I believed that he was in love with me. He gave me every indication that this was so. As for myself, I was only too ready to follow him in this exciting adventure. I was a romantic. I had lived so much in a fantasy world, which I suppose young people do, especially when there is not a great deal of affection in their lives. I had Olivia, it was true, and I knew that she was a staunch friend as well as a sister. But who else was there? My mother had gone off with her lover and had not even written to her daughters; it was hard to imagine my father fond of anything but virtue; Miss Bell was a good friend and I knew had some affection for Olivia and me, but her governess-like attitude made her aloof. I dreamed of a reconciliation between my parents, of my father’s suddenly experiencing a complete change in his character like Ebenezer Scrooge in A Christmas Carol. My mother, on her return, in my dreams, became the mother I had always wanted—loving, protective, but at the same time a confidante to whom one could talk of one’s adventures, who would help and advise. Up to this time the centre of my dreams had been Paul Landower. Why I should have made such a figure of him I was not entirely sure. But there was logic in my dreaming. I hardly knew him. It was his brother who had been my friend. But Jago was not of the stuff heroes were made. He was just a boy—rather like myself when it came to making wild plans. There was nothing remote or romantic about him. And it was romance I was looking for. Romance was mysterious, exciting, the dream in which a girl like myself could indulge, setting the stage for all sorts of happenings—all, alas, the figments of her overworked and event-starved imagination.

Thus I had set up Paul Landower as the archetypal hero. He had the right appearance. He was not too good-looking; he was essentially masculine and strong. I used the word rugged in my imagination. He was the scion of a noble family forced into a difficult situation by the profligacy of his forefathers. He had a touch of melancholy—so becoming in a hero. He had great problems and my favourite dream was that I helped him solve them; I was responsible for bringing back the mansion which was about to pass out of his hands. I did it in various ways and one was that I discovered some healing herb which cured Gwennie Arkwright—for in this version she had suffered greatly from her fall from the minstrels’ gallery—and Mr.

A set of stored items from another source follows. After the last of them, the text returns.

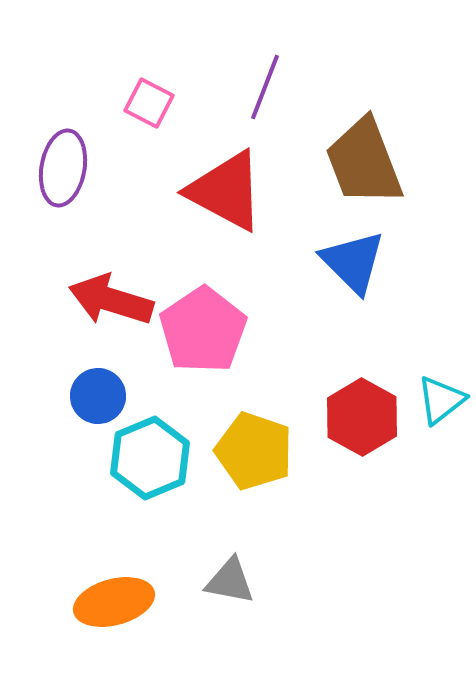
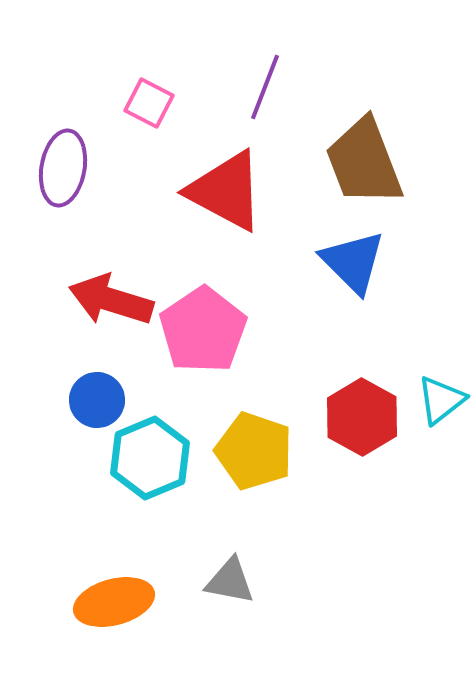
blue circle: moved 1 px left, 4 px down
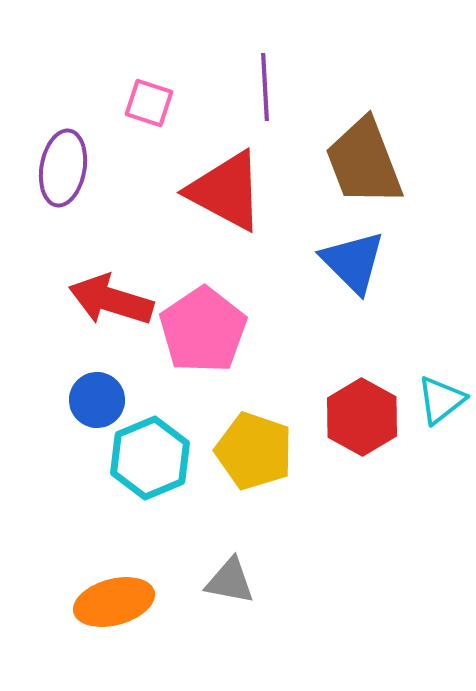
purple line: rotated 24 degrees counterclockwise
pink square: rotated 9 degrees counterclockwise
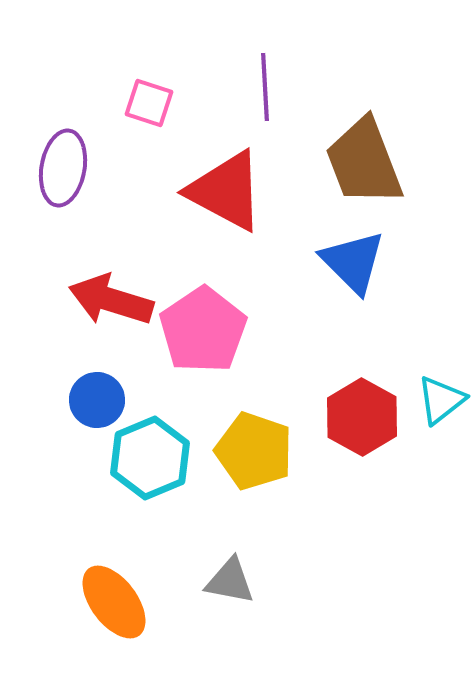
orange ellipse: rotated 68 degrees clockwise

Arkwright was so grateful that he presented me with Landower Hall, which he had bought. I promptly handed it back to Paul.

“I shall be grateful to you for the rest of our lives,” he said. “And there is only one thing which will make this gift acceptable. You must share it with me.” So we married and lived happily ever after and had ten children, six of them sons, and Landower was saved forever.

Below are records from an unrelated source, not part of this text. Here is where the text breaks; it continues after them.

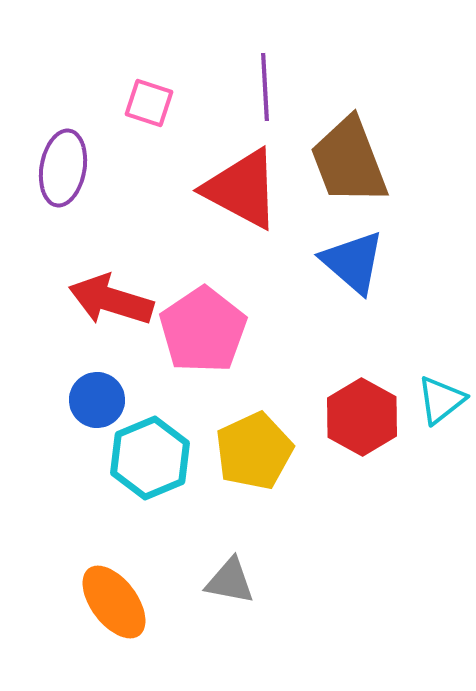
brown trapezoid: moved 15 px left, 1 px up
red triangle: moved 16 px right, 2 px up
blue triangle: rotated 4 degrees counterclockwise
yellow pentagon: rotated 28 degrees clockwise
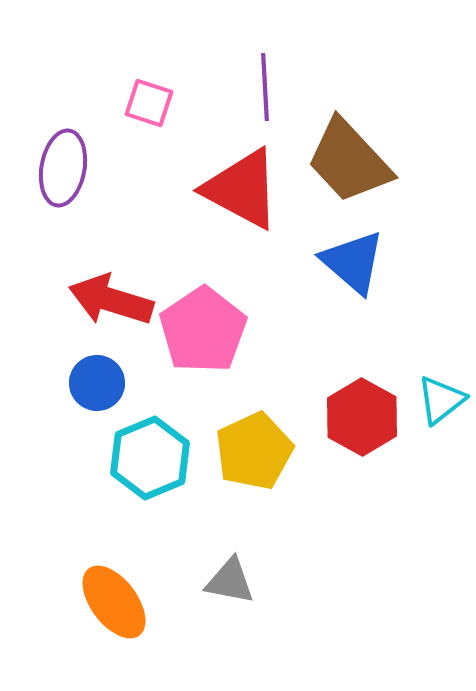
brown trapezoid: rotated 22 degrees counterclockwise
blue circle: moved 17 px up
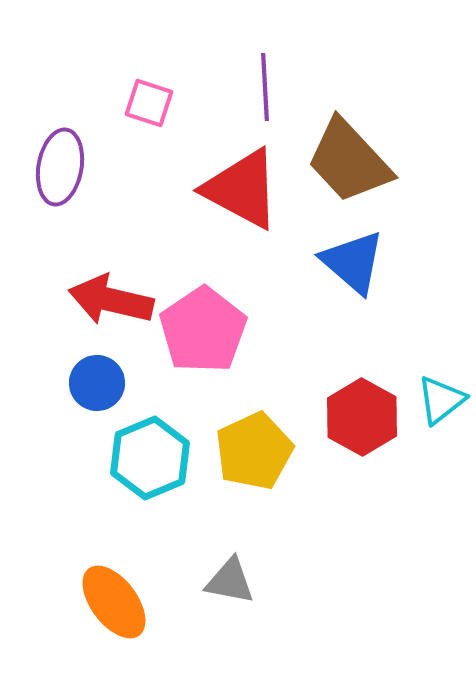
purple ellipse: moved 3 px left, 1 px up
red arrow: rotated 4 degrees counterclockwise
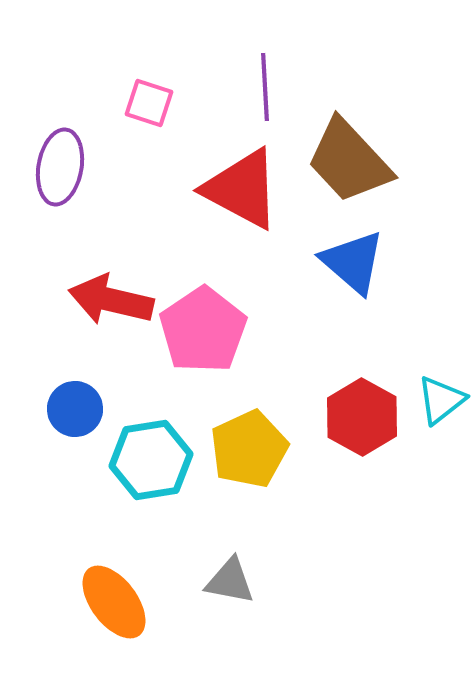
blue circle: moved 22 px left, 26 px down
yellow pentagon: moved 5 px left, 2 px up
cyan hexagon: moved 1 px right, 2 px down; rotated 14 degrees clockwise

That was my favourite and wildest dream; and there had been many more.

I was longing to be in love, for I was sure that was the happiest state in the world. I had seen what it meant when we had been in Captain Carmichael’s chambers at the time of the Jubilee. That was what I thought of as Guilty Love. Mine would be noble and all would be wonderful.

Paul Landower’s appearance had changed a little. He had become darker, more mysterious, more melancholy; and it was the right sort of melancholy which only I could disperse.

Sometimes I came out of my dream world and laughed at myself. Then I said: ‘If you saw the real Paul now, you probably wouldn’t recognize him as yours!’

However that was over now—ever since Jeremy Brandon had danced with me at the masked ball. I had a real figure to put in place of my dream one.

So I proceeded to rush, with habitual impetuosity, into love.

When I met Jeremy at the end of the street he said he wanted to talk to me seriously, and he was rather silent as we made our way to Kensington Gardens. We sat on one of the seats which surrounded the court in which stands the Albert Memorial, that dedication to her sainted husband by our grieving Queen—the symbol of faithful and devoted conjugal bliss.